▶ [Work to complete]:
a: In the comments on defunding the war, whose War Tax Boycott does one signer say they already signed onto?
b: Repeat a passage from the comments on defunding the war word for word, starting with "Friend Burton, St." and going on through "war — the people will.".
c: Write the next part of the comments on defunding the war, picking up after the last one shown.

BEGIN Text segment

Thank you for organizing this.… It is time to act. CodePink consistently does excellent work.
anonymous, Olympia, Washington
‘A nation that continues year after year to spend more money on military defense than on programs of social uplift is approaching spiritual doom.’ — Martin Luther King Jr.
Thomas Fatone, Brooklyn, New York
Bravo. I have been advocating for just this to happen for several years.
Duncan Dow, South San Francisco, California
Cherish the people, defund the military machine.
Doug Mackenzie, Los Gatos, California
This is a great idea. Next a national strike!
Claire Chang, Gill, Massachusetts
I already signed onto NWTRCC’s War Tax Boycott, refused to file for and have quit my full-time job to live below the taxable threshold. If Congress won’t defund the war, the last bulwark of democracy, The People, must.
NTodd Pritsky, Cambridge, Vermont
This is a bandwagon that most Republicans should hop onto since they abhor paying taxes. Alert everyone you know about this cause there is larger safety in larger numbers.
Laura Martin, Clarkson, Georgia
Let’s protest with our dollars this time.
Maria Kanaan, Chicago, Illinois
Thank you all! If Congress wimps out by giving Bush more $$, than we must not provide it. Enough! I refuse to pay for murder.
Friend Burton, St. Louis, Missouri
Time to defund the war.
Larry Harper, Sebastopol, California
I consider myself in good company — like all the ‘traitors’ who fought off British control and taxation without representation, who wrote the Declaration of Independence and the Constitution.
Friend Johnson, Cedar Falls, Iowa
Let’s put our money where our mouths are — since Congress doesn’t have the courage to stop funding war — the people will.

END Text segment
BEGIN Given entries

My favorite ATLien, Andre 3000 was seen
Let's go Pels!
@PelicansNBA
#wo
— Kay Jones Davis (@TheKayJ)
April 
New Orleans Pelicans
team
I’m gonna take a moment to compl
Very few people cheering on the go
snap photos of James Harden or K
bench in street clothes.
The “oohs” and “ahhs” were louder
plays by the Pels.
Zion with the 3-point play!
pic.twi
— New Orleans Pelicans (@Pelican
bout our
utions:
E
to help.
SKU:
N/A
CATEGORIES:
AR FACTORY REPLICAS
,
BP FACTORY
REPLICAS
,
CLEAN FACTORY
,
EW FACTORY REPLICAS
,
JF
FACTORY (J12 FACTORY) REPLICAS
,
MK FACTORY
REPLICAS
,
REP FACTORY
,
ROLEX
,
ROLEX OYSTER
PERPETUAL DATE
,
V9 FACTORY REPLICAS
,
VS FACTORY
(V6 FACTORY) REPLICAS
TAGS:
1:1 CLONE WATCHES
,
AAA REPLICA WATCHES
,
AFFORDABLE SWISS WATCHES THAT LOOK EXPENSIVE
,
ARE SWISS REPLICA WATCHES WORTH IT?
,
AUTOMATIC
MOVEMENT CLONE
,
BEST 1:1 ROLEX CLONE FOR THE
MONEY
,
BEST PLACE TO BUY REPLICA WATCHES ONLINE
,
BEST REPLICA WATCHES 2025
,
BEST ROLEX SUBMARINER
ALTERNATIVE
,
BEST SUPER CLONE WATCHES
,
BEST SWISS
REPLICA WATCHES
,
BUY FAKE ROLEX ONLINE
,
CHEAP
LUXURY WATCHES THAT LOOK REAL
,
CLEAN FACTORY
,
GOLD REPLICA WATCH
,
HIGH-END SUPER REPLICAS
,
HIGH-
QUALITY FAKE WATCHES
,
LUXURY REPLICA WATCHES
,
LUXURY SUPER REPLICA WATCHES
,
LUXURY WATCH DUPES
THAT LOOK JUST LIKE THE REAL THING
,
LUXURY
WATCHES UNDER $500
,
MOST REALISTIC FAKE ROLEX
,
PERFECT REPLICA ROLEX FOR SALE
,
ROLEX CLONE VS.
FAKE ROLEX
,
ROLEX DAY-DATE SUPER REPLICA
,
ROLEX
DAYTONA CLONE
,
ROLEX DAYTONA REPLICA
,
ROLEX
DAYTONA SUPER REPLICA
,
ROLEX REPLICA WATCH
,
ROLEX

END Given entries

▶ [Outputs for the tasks]:
a: NWTRCC's War Tax Boycott.

b:
Friend Burton, St. Louis, Missouri
Time to defund the war.
Larry Harper, Sebastopol, California
I consider myself in good company — like all the ‘traitors’ who fought off British control and taxation without representation, who wrote the Declaration of Independence and the Constitution.
Friend Johnson, Cedar Falls, Iowa
Let’s put our money where our mouths are — since Congress doesn’t have the courage to stop funding war — the people will.

c:
Susan Eleuterio, Highland, Indiana
Things have to change with this disastrous war and administration, and women will be the ones to do it.
Joni Goodale, Orlando, Florida
In a governmental system based on money and corporate profits, the most effective form of protest comes from withholding payment of taxes.
Daniel Woodham, Greensboro, North Carolina
Thank You! It is about time… I am so ready to join those who are ready to live their convictions.
Tighe Barry, Santa Monica, California
With 50% of the federal budget being used for military purposes, I cannot in good conscience pay for war while praying for peace.
Lincoln Rice, Milwaukee, Wisconsin
I will refuse to pay taxes for war even if fewer than 100,000 people pledge because I cannot in conscience pay for these wars in Iraq and Afghanistan.
Peter Smith, South Bend, Indiana
It’s about time citizens used their green to bring peace.
Heli Taylor, Los Angeles, California
Not one more dollar!
Deidra Lynch, Orlando, Florida

And this is just from those who have signed up by the beginning of !


At the wtr-s mailing list, Dana Visalli shares some of his experiences with tax resistance:

I started “resisting” in about 1990, paying half of my taxes, putting the other half in an escrow account. About 8 years ago I stopped filing — I just don’t do forms well. I make something like $15–18,000 a year and half of that is now from farmer’s market and other invisible sources. I also work as a contracting botanist for the Forest Service and other official entities, and have had the touching experience of having both the local Forest Service office and one of my banks help me conceal income from the criminals that run the country (that would be the aforementioned US government).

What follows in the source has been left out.